** Given passage follows **
Both Democrats and Republicans declared victory Saturday. Democrats said they achieved their goal of preserving funding for schools, prison and colleges.
“What this budget is, is a responsible plan to protect vital services that this state and its residents rely upon,” said Assembly budget chairwoman Jenny Oropeza, D-Long Beach.
Assemblyman John Campbell of Irvine, the Assembly Republicans’ main budget negotiator, said Republicans consider the deal a victory in the area of taxes. “The straight-up tax increases have been taken out of this.”
Some Republicans who planned to vote against the budget blasted it on the Assembly floor Saturday night.
“I hope the people of California are listening up because you are being shot right dead in the wallet,” said Assemblyman Jay La Suer, R-La Mesa.
An 11th-hour vote would end two months of intense negotiations by Davis and the Legislature’s majority Democrats to get the necessary Republican votes.
The budget negotiations coincided with the Democratic governor’s re-election campaign against his Republican challenger, Los Angeles businessman Bill Simon.
Saturday’s agreement features about $1.7 billion in cuts and directs Davis to cut about $750 million from government operations, rather than programs, on top of $7 billion in cuts already proposed in May. It would cut 1,000 state jobs by the end of next fiscal year and encourage longtime state employees to retire.
The plan also would effectively reduce the minimum amount of money the state must spend on K-12 schools by about $700 million.
It also raises about $2.4 billion in new money, which supporters call “revenue enhancements” to avoid calling them tax increases and appeal to Republicans and their constituents.
** End of Given passage **
- **Action item A**
According to the budget article, how many state jobs would the agreement cut by the end of the next fiscal year?
- **Action item B**
From the budget article, print word for word the stretch from "Assemblyman John Campbell" through "businessman Bill Simon.".
** Supplied entries follows **
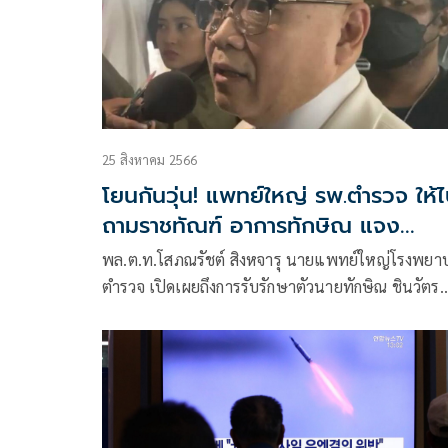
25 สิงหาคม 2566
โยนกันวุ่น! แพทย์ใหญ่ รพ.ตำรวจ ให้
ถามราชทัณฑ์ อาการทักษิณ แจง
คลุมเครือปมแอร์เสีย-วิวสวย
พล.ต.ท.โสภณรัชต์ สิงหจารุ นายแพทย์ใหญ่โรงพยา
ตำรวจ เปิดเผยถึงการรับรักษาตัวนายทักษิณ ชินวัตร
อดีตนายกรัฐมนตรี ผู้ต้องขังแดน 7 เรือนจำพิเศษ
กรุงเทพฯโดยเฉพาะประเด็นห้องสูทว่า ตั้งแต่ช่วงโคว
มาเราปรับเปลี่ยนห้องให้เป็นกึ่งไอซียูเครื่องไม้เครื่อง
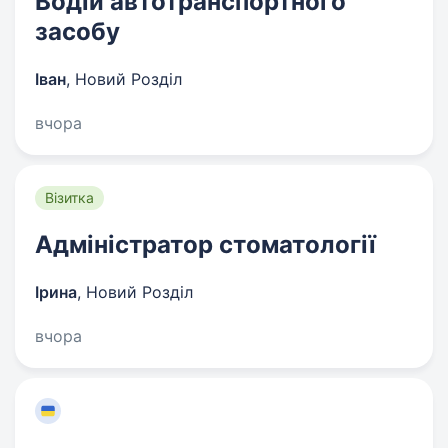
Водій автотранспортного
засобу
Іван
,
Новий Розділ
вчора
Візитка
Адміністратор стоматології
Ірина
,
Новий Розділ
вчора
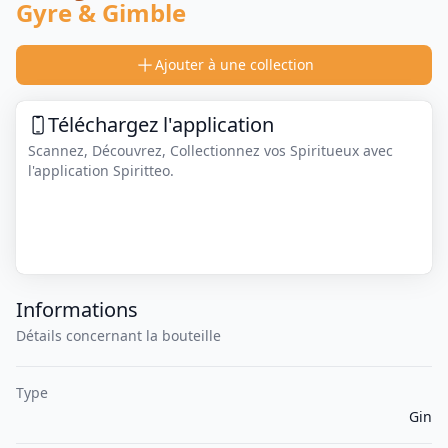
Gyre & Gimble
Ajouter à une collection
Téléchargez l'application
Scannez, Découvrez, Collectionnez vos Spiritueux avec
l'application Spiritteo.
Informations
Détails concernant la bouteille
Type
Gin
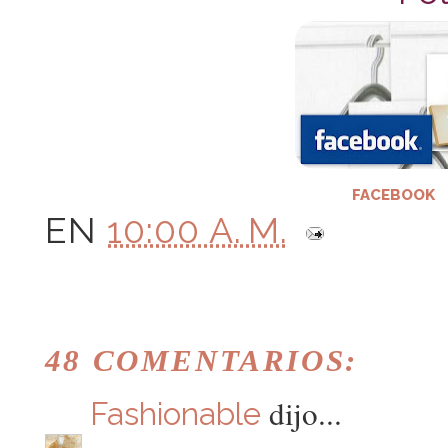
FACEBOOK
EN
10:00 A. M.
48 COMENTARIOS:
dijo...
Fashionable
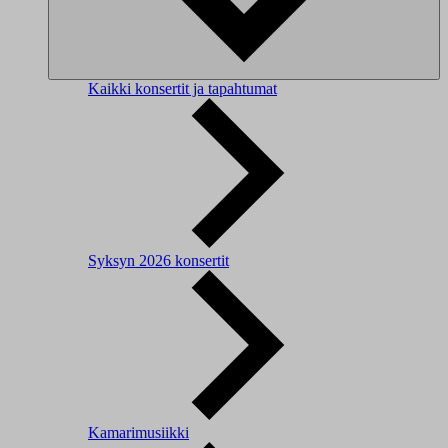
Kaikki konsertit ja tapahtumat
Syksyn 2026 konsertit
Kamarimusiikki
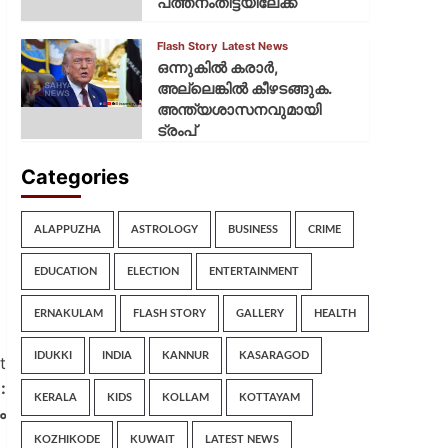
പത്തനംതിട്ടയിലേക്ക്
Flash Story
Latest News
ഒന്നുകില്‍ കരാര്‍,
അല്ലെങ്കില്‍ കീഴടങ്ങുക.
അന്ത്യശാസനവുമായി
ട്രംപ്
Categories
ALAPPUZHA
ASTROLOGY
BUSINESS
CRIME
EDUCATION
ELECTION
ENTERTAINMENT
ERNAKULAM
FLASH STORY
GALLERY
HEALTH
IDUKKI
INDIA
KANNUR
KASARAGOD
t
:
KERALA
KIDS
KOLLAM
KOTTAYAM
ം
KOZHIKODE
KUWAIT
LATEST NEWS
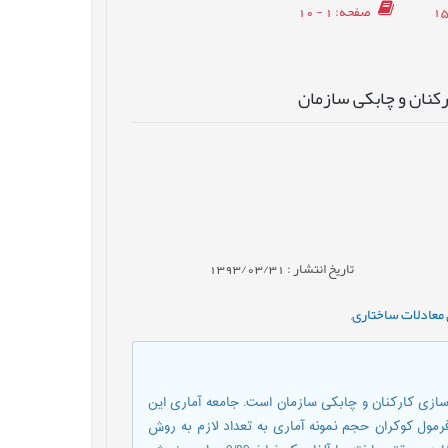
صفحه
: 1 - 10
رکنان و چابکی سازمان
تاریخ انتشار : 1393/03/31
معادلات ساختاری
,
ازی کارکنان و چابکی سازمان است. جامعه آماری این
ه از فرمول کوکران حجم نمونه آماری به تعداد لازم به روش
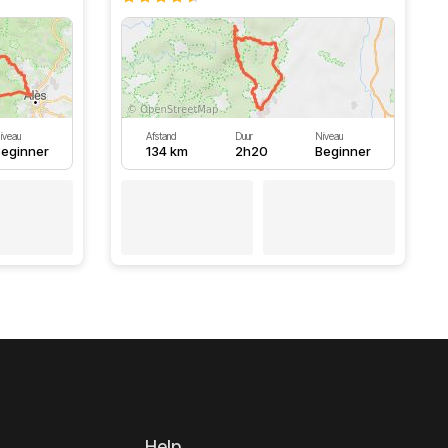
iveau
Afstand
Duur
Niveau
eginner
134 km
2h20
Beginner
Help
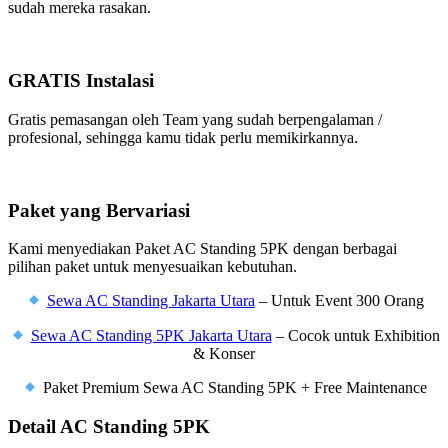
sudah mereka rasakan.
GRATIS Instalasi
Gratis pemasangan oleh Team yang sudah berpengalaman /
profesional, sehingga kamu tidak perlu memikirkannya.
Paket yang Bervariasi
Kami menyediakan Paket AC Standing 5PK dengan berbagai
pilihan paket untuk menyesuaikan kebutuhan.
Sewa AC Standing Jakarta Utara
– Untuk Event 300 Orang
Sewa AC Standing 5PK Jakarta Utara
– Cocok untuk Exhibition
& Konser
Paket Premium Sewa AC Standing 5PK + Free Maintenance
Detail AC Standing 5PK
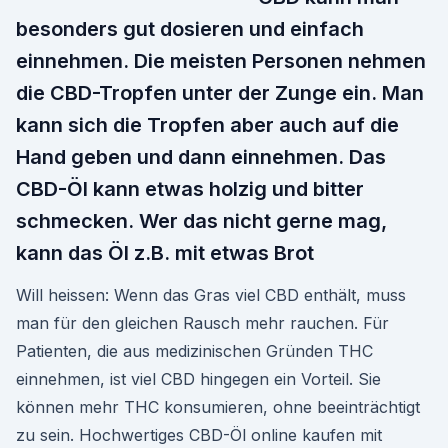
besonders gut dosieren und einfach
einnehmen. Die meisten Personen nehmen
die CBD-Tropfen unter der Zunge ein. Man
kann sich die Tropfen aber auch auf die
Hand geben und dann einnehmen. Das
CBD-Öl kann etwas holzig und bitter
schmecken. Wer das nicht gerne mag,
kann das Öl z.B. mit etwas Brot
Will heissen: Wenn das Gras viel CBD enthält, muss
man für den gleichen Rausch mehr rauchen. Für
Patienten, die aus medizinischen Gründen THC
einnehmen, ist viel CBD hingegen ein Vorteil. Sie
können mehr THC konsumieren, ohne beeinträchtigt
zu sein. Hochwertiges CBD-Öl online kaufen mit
** End of Supplied entries **
** Supplied entries follows **
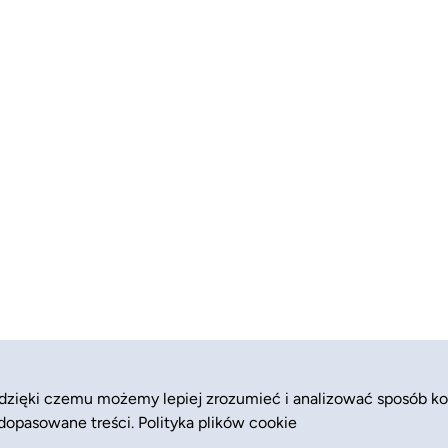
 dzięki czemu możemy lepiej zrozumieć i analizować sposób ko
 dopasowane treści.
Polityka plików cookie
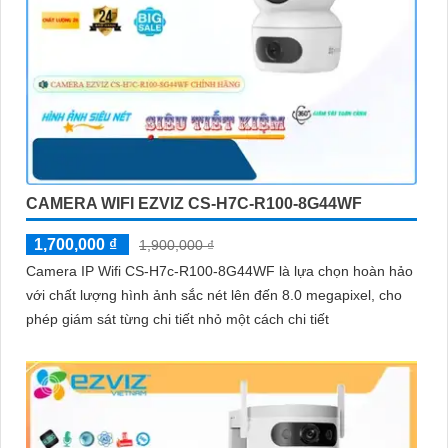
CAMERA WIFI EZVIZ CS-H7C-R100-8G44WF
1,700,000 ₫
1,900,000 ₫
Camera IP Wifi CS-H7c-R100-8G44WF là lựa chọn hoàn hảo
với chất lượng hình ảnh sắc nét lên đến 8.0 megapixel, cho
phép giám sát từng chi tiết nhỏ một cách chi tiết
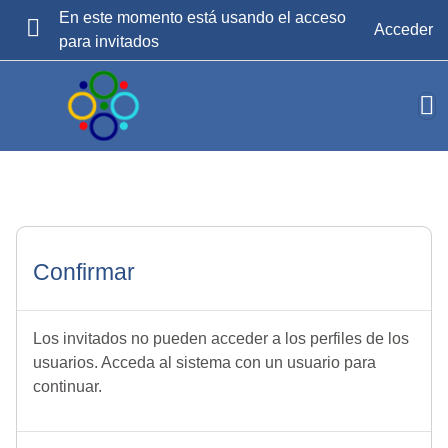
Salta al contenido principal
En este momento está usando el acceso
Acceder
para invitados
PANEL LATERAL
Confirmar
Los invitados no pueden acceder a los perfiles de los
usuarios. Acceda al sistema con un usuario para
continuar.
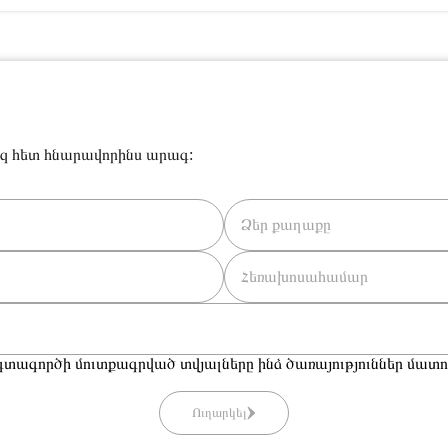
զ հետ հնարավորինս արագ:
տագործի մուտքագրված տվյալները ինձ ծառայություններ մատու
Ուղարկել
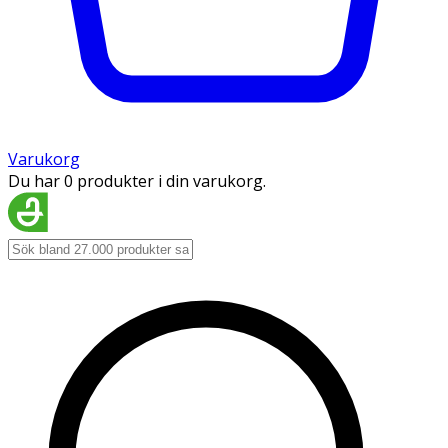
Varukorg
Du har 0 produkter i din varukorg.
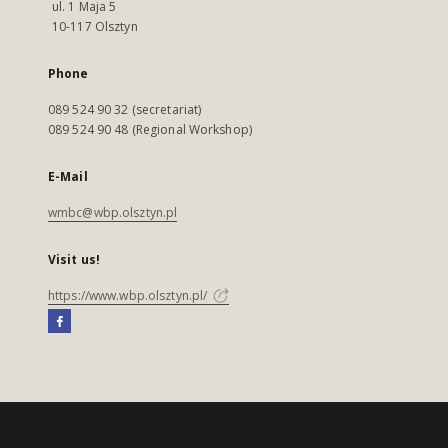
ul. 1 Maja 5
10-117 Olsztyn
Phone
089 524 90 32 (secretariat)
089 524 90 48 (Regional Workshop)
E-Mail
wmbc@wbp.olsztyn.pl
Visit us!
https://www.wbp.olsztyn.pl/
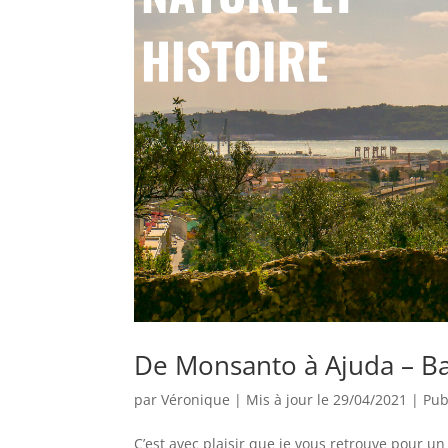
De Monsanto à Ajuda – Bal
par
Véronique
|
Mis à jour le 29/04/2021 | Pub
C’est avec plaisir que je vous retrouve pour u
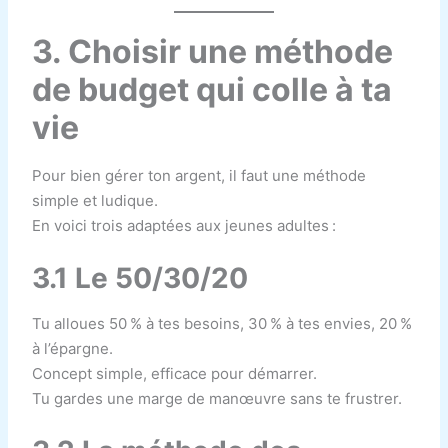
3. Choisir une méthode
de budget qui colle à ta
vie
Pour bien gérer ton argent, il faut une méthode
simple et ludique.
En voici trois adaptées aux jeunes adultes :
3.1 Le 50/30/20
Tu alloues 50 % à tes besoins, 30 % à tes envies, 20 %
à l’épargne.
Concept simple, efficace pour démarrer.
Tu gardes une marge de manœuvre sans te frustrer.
** End of Supplied entries **
- **Worked solution A**
1,000 state jobs.

- **Worked solution B**
Assemblyman John Campbell of Irvine, the Assembly Republicans’ main budget negotiator, said Republicans consider the deal a victory in the area of taxes. “The straight-up tax increases have been taken out of this.”
Some Republicans who planned to vote against the budget blasted it on the Assembly floor Saturday night.
“I hope the people of California are listening up because you are being shot right dead in the wallet,” said Assemblyman Jay La Suer, R-La Mesa.
An 11th-hour vote would end two months of intense negotiations by Davis and the Legislature’s majority Democrats to get the necessary Republican votes.
The budget negotiations coincided with the Democratic governor’s re-election campaign against his Republican challenger, Los Angeles businessman Bill Simon.